• **SUPPLIED TEXT**:
───

I guess the business model is to inject their ads into someone else's content, so kinda like Facebook. That would also surely generate more money from the ads than the cost of subscribing to multiple newspapers.


> Probably the people who operate archive.is just purchased subscriptions for the most common newspaper sites. And then they can use something like https://pptr.dev/ to automate login and article retrieval.

I would expect to see login information rather than "Sign In" and "Subscribe" buttons on archived articles then. Unless they're stripping that from the archive?


Exactly. It also would not be difficult for website operators to embed hidden user info in their served pages, thereby finding out the archive.is account. This approach seems risky for archive.is.


They could just copy the div with the content over to evade detection of the website’s owner


> Probably the people who operate archive.is just purchased subscriptions for the most common newspaper sites. And then they can use something like https://pptr.dev/ to automate login and article retrieval.

I wouldn't be surprised. IIRC, the whole thing is privately funded by one individual, who must have a lot of money to spare.


I don't think anyone knows who runs archive.is. I've tried looking into it a couple of times in the past but there is surprisingly little information to be found. It must cost thousands if not tens of thousands a month to host all that data and AFAIK they do not monetize it in any way. From what I gather it probably is some Russian person as there were some old stackoverflow conversations regarding the site that lead to an empty github account with a russian name. Also back in 2015 the site owner blocked all Finnish ip addresses due to "an incident at the border"[1]. Finnish IPs have since been unblocked. It appears the site owner somehow thought he could end up in EU wide blacklist which seemed like very conspiratorial thinking from him.

1: https://archive.is/Pum1p


When I visit each page has three ads, Left right and bottom. Maybe you have an ad blocker?


Would it be possible to check if archive.is is logged into a newspaper site by archiving one of the user management pages?


Negative. I used to assume this as well, but they somehow also bypass local paywalls which have gotten me temporarily banned from r/Baltimore lol.

They can somehow even bypass the Baltimore suns paywalls, and I doubt they have subscriptions to every regional paper, could they?


Wait, you got banned from /r/Baltimore for posting archive.is links there? That's against the rules there? I would not have known that myself! (Also a Baltimorean).


I even tried to convince them to be in the mindset that Paul Graham created Hacker News to get more mindshare on YC. He gave the idea of Reddit to the 3 brilliant Ivy League founders who applied to YC with a basic GMAIL extension I think that copied emails or something.

───

• **EXERCISES TO COMPLETE**:
a: According to the archive.is thread, what did the site owner do to Finnish IP addresses in 2015?
b: Condense the paragraph of the archive.is thread beginning "I don't think anyone knows who runs archive.is" into a short bulleted list that keeps its main facts.
c: Proceed with the archive.is thread by writing the next post after its final one.
The material is separate from the archive.is thread and has no connection to it.

• **DATA SEGMENT**:
───

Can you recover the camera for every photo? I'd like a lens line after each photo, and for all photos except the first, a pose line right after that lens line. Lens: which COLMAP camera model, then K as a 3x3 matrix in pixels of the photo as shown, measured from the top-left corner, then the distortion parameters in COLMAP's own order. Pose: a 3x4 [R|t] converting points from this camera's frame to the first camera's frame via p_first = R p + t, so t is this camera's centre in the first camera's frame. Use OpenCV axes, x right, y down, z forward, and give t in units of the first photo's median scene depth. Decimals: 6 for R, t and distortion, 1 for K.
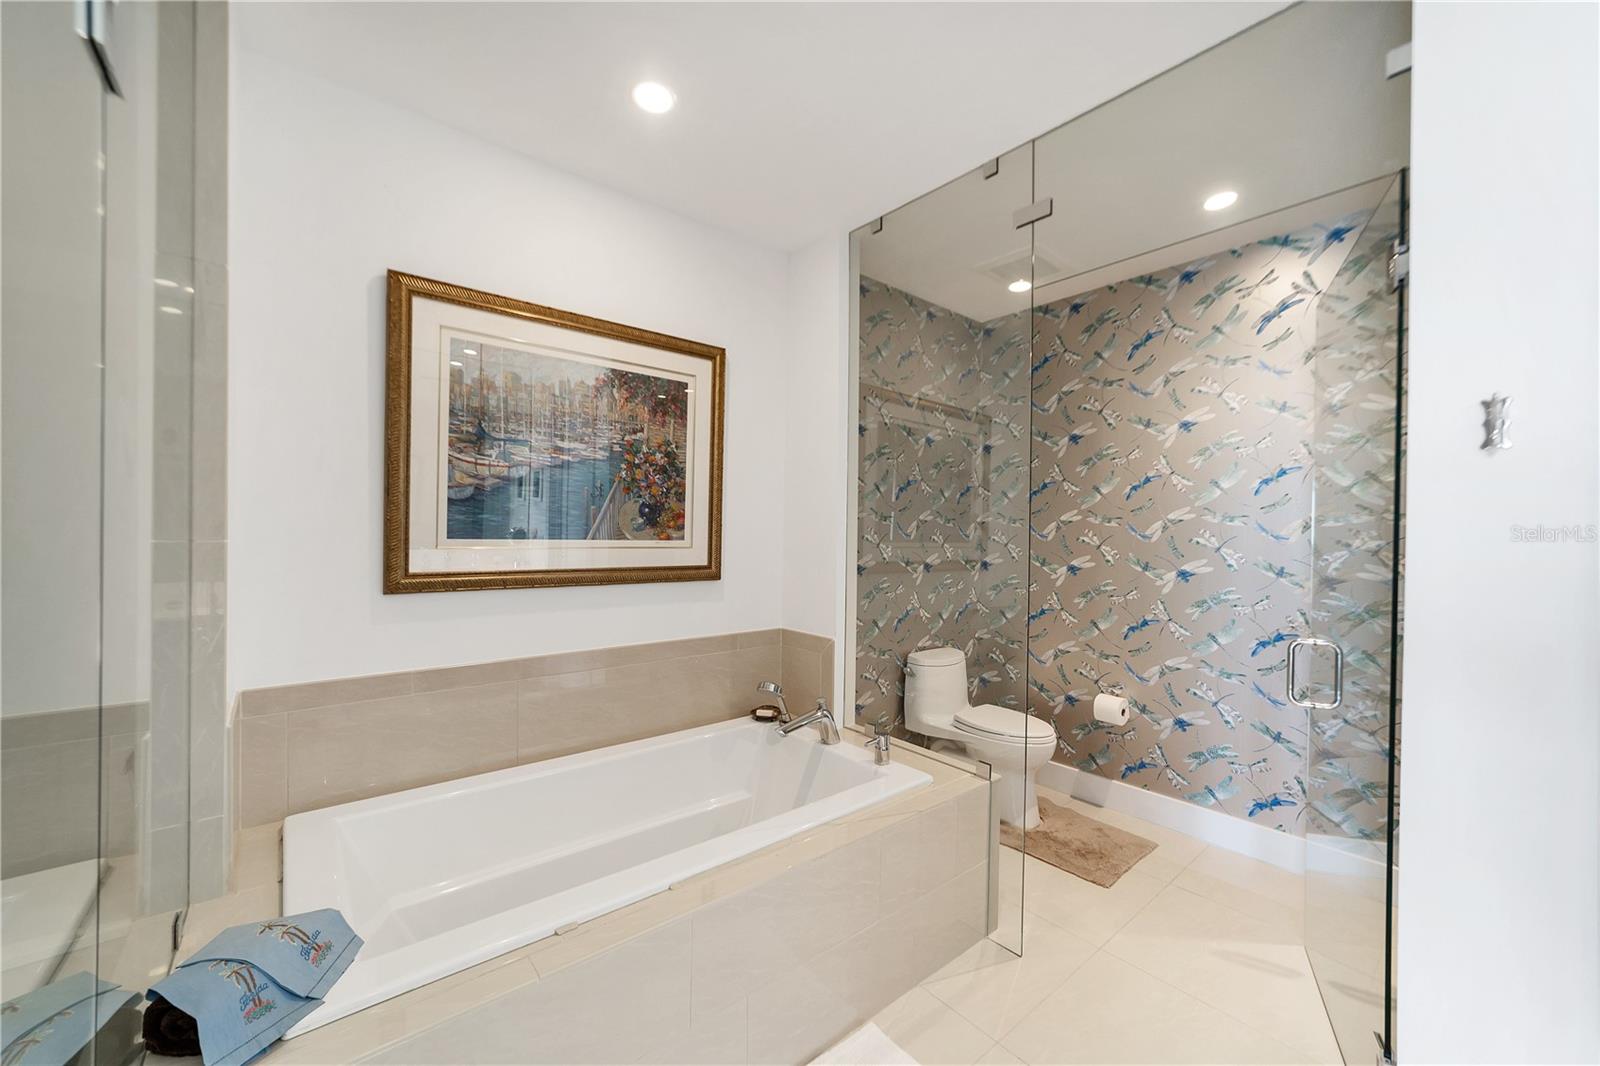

───

• **TASK ANSWERS**:
a: The owner blocked all Finnish IP addresses, citing "an incident at the border."

b:
- Little is known about who runs archive.is. The writer looked into it a couple of times and found surprisingly little information.
- Hosting all that data likely costs thousands, if not tens of thousands, a month. As far as the writer knows, the site is not monetized.
- Old Stack Overflow conversations about the site led to an empty GitHub account with a Russian name. This suggests the operator is probably Russian.
- In 2015 the owner blocked all Finnish IP addresses over "an incident at the border." Those addresses have since been unblocked.
- The owner apparently believed he could end up on an EU-wide blacklist, which the writer calls very conspiratorial thinking.

c:
So I tried convincing them that if it’s okay here on PG’s creation, then it should be okay on his other creation.


Yeah! Hahah

I thought knowledge was free, and the Baltimore sun sucked anyways. They charge money and don’t even write hood stuff anymore. They laid off a bunch of people, and moved printing to Delaware. My bet is the next step is that they announce they are shutting down all Locust Point operations, and are selling out so that Kevin Plank can build some new buildings there.

I think I had to appeal my ban with a mod, and they mentioned how it’s posted all over by the auto bot that sharing links to websites that bypass paywalls are against their subreddit rules :(

I even tried an official proposal to r/Baltimore to reconsider and life that rule. The general consensus on the poll was that people felt that the Baltimore sun and the writers should be getting paid for their work, and I shouldn’t be bypassing their paywalls lol.


You did it ONCE and got banned?

I still can't find anything in the subreddit rules that clearly says this. (Not that most people read the rules first). Why don't they just add it to the rules?

This is one of the things I dislike most about reddit, it seems to be common to ban people for a single rules violation of a poorly-documented unstated rule.

My main problem with reading the Sun online is it has so much adware that my browser slows to a crawl and sometimes crashes when I try to read it!


But is it true? What evidence is there?

This is a plausible explanation but is it true?


So scihub but for newspapers


Off topic but for years I've been using a one-off proxy to strip javascript and crap from my local newspaper site (sfgate.com). It just reads the site with python urllib.request and then does some DOM cleanup with beautiful soup. I wasn't doing any site crawling or exposing the proxy to 1000s of people or anything like that. It was just improving my own reading experience.

Just in the past day or so, sfgate.com put in some kind of anti scraping stuff, so urllib, curl, lynx etc. now all fail with 403. Maybe I'll undertake the bigger and slower hassle of trying to read the site with selenium or maybe I'll just give up on newspapers and get my news from HN ;).

I wonder if archive.is has had its sfgate.com experience change. Just had to mention them to stay slightly on topic.


They are probably just checking headers such as user agent and cookies. Would copy whatever your normal browser sends and put it in the urllib.request. If that doesn’t work, then it is likely more sophisticated.


I will try that, but a quick look at the error page makes me think it tries to run a javascript blob.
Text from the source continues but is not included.